→ **Task details**
Go through the listing below and output exactly the line with "nose: (269, 159)", the line with "right back paw: (120, 360)", and each line between; omit the rest.

→ **Supplied data**
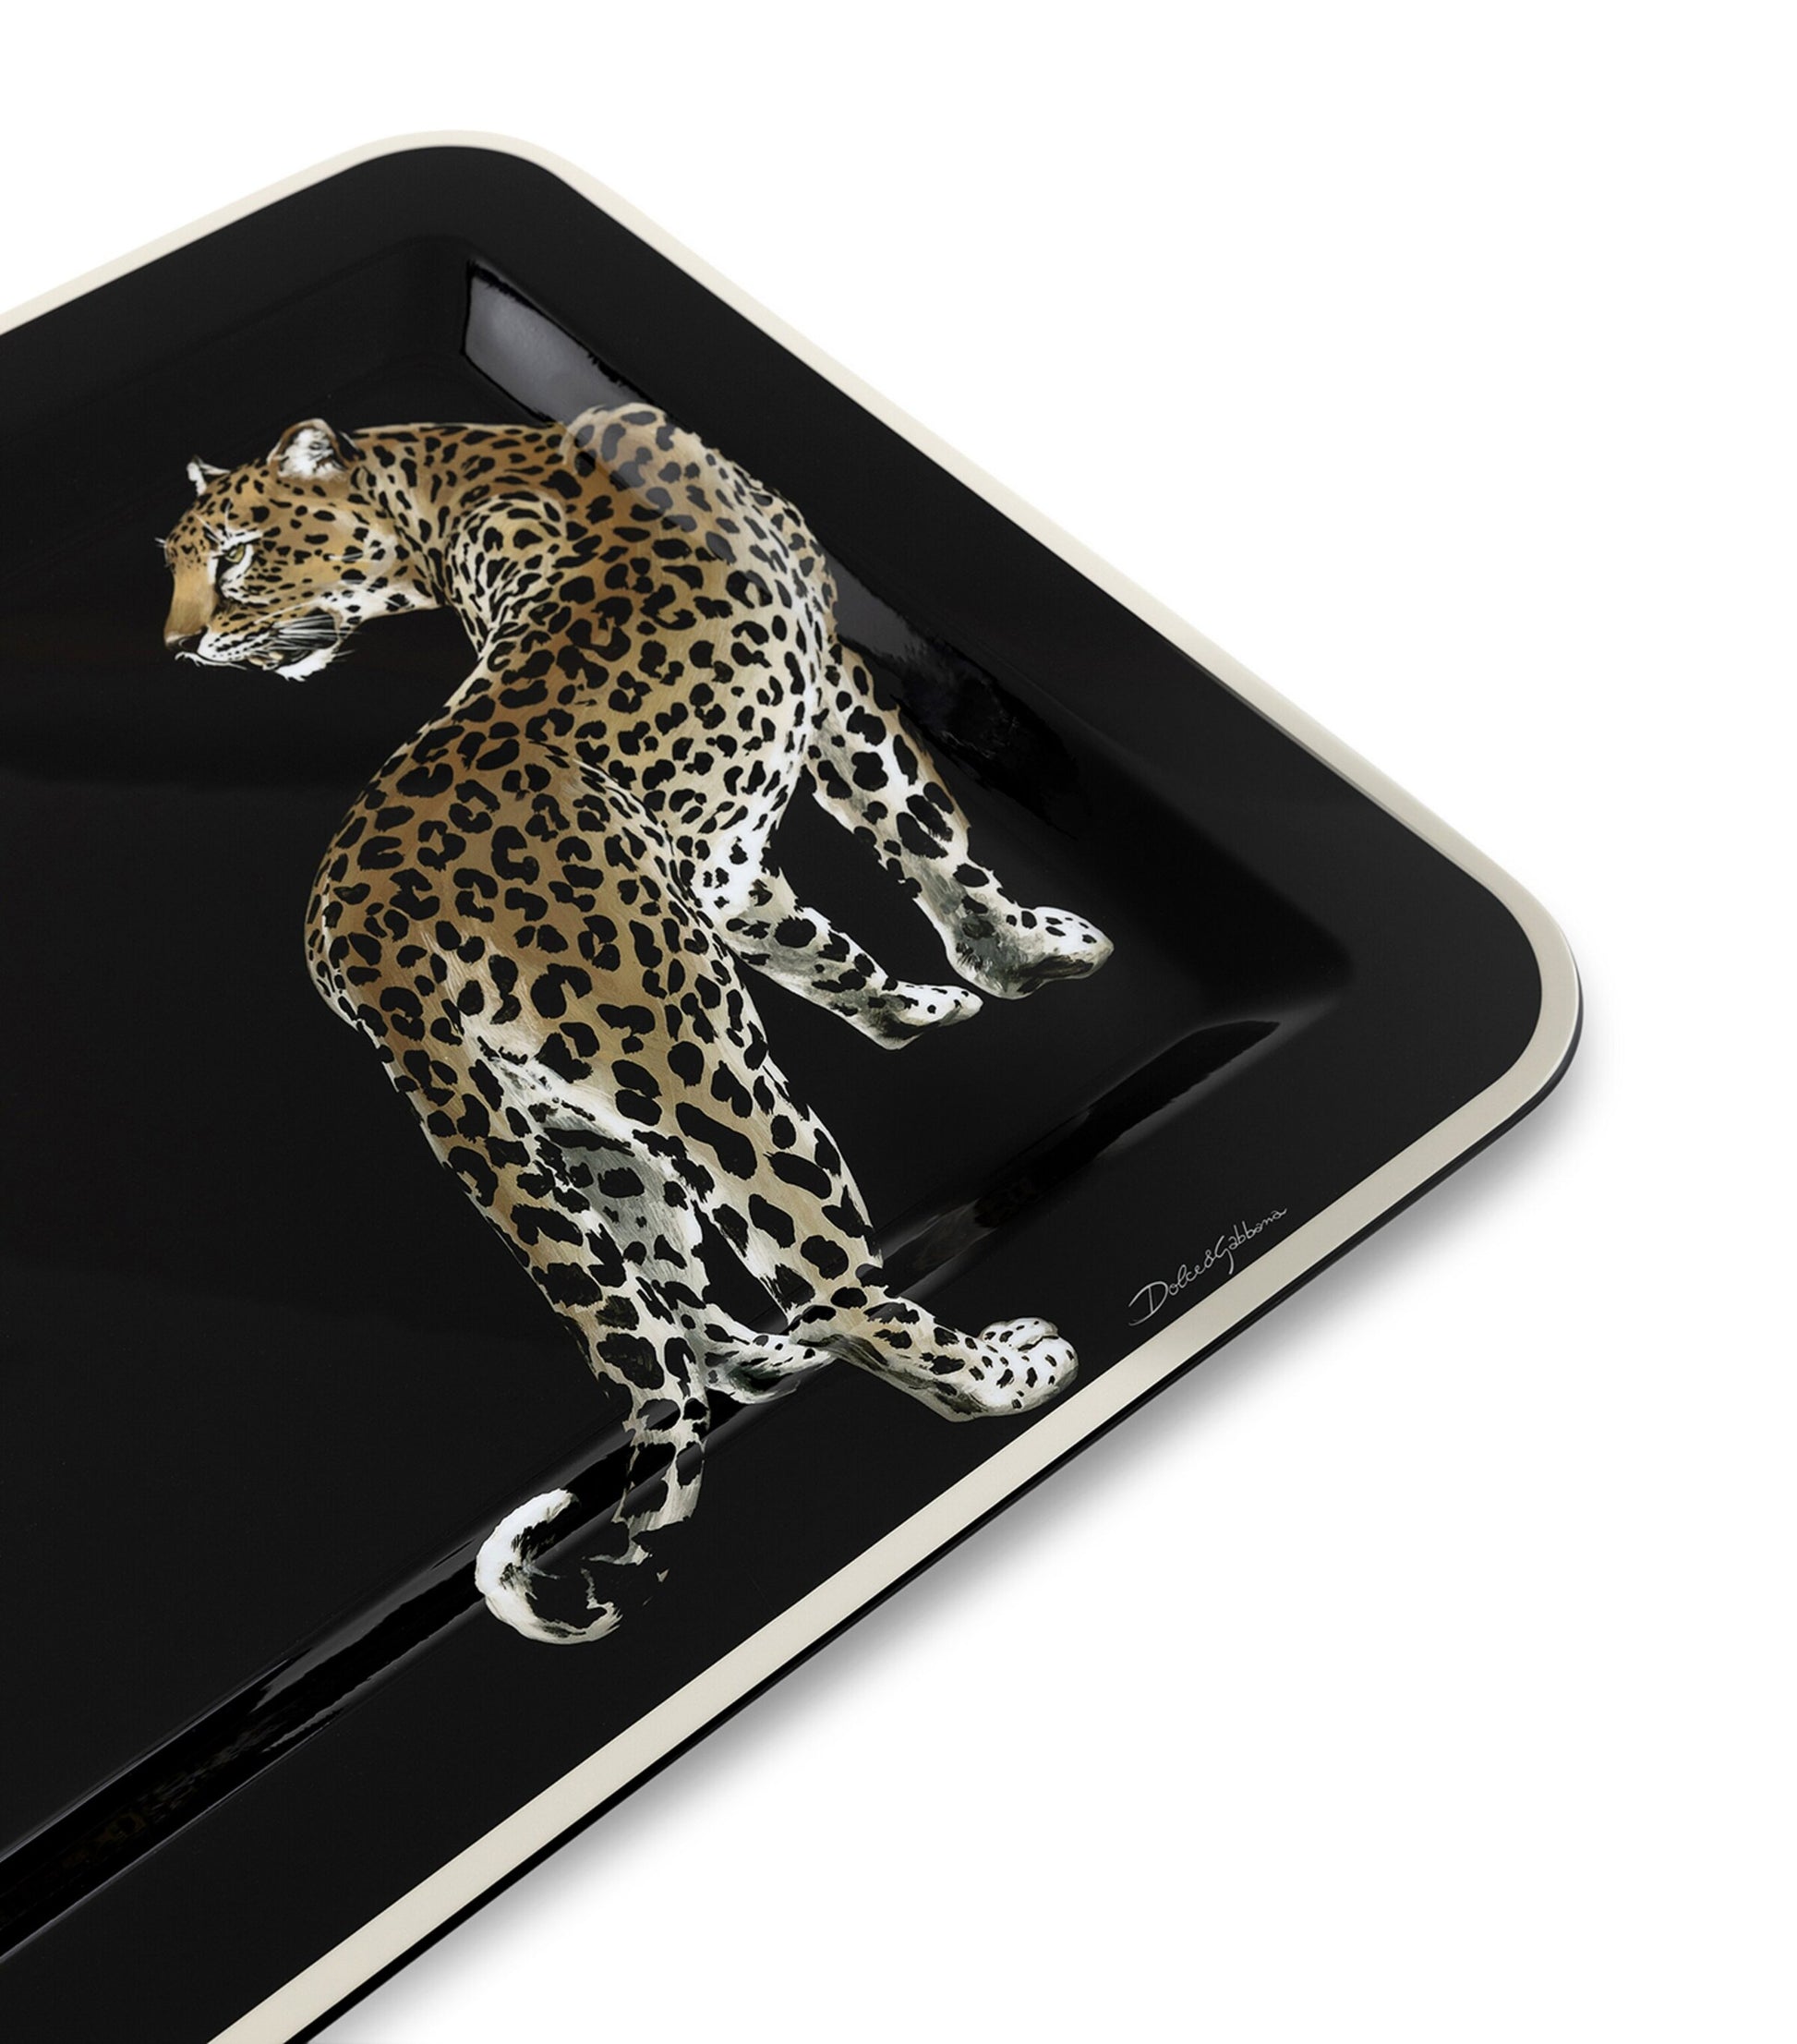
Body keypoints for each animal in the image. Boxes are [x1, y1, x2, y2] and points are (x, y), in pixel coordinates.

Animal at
* * *
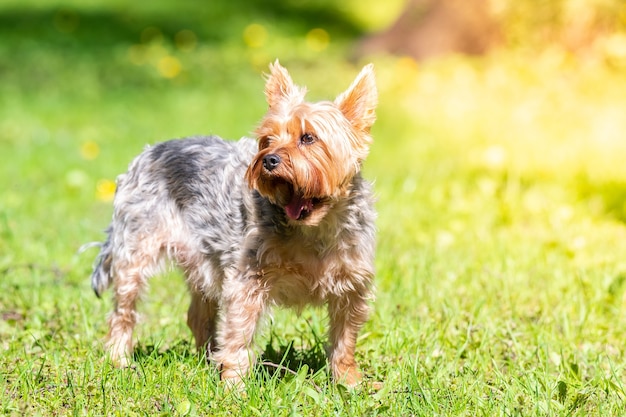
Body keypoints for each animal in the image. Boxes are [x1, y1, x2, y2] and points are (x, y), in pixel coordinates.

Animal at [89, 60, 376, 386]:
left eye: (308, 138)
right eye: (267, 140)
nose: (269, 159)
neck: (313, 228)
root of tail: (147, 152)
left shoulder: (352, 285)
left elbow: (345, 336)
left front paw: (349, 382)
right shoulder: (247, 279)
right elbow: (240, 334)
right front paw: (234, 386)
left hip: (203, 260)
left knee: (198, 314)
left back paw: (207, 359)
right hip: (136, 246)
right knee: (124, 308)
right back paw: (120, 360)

→ **Result for this task**
nose: (269, 159)
neck: (313, 228)
root of tail: (147, 152)
left shoulder: (352, 285)
left elbow: (345, 336)
left front paw: (349, 382)
right shoulder: (247, 279)
right elbow: (240, 334)
right front paw: (234, 386)
left hip: (203, 260)
left knee: (198, 314)
left back paw: (207, 359)
right hip: (136, 246)
right knee: (124, 308)
right back paw: (120, 360)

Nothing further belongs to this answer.